I Fell Off My Name Lyrics
"The self that is wholly comprehended by civilization resolves itself in an element of the inhumanity which from the beginning has aspired to evade civilization. The primordial fear of losing one's own name is realized…"
—Horkheimer and Adorno, Dialectic of Enlightenment
I listened to the whole album fairly regularly for a couple of years or so, but didn't think much about the lyrics. But there was something about this one phrase "now you know how it feels to say I fell off my name" that grabbed me, but I was mystified as to what it meant. Until one day.
To make a long story short, I grew up Mormon, and over a long period of time a lot of things built up to one moment in which I realized that the religion was... let's say... less than true. As for why this matters to this song, there's a tradition of describing baptism as "taking upon yourself the name of Jesus Christ." When I lost my faith, I simultaneously lost the appellation. And not just "Christian" or "Mormon" moniker, but also the tradition that had been in family for a fair number of generations. It felt like I had fallen off the train that my whole network was built on, and that I didn't have anyone left. I had lost my identity.
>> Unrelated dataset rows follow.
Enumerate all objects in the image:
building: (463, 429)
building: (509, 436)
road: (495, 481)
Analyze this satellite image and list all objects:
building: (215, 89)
The next time I listened to this song, I was stunned to realize that I actually had come to know how it feels to say I had fallen off my name.
For more, see: "when your religion is all DeMille." This guy is best known for The Ten Commandments (the classic). This line is a comment on how some people approach religion as in the way it is presented in that movie (or as in Samson and Delilah). That is, literally and dramatically, and even melodramatically.
In trying to piece together what parts of my Mormon heritage I could live on while embracing, and which parts I would have to discard, these lines fit well:
Just wash it down, wash the lies out from the real. With your doubts, it's all the same.
And it fits so well. I have no confidence in anything I learned in my Mormon upbringing. I still see that there are probably some good lessons I learned and good experiences I had, but it all just feels so misguided.
Anyway, this stuff sounds so pitch-perfect to my feelings that I decided to look up information on the guy singing the song. Lo and behold, this guy was raised Mormon too. He published in Dialogue for a while (a Mormon academic journal), and he's a professor at Yale these days.
see: "I write heresies and sign my name, publish and perish all the same."
("Publish or perish" being the old mantra of the yet-untenured university professor.)
Small world.
Wow. I was raised a JW and have had much the similar experience. Loved what you said about "wash the lies out from the real". Took me a while to learn that lesson but oh so true. I no longer have any faith but I always strive to live my life according to the "law of love".
Wow. I was raised a JW and have had much the similar experience. Loved what you said about "wash the lies out from the real". Took me a while to learn that lesson but oh so true. I no longer have any faith but I always strive to live my life according to the "law of love".
i think this song is beautiful but i can't figure out what the heck it means. sort of sounds like something about the relationship between our corporeal selves and our virtual selves?
How does one fall off their own name? It's not like it's that high off the ground. Wear a helmet. Or some elbowpads because I always fall on my elbows when I fall off my bike.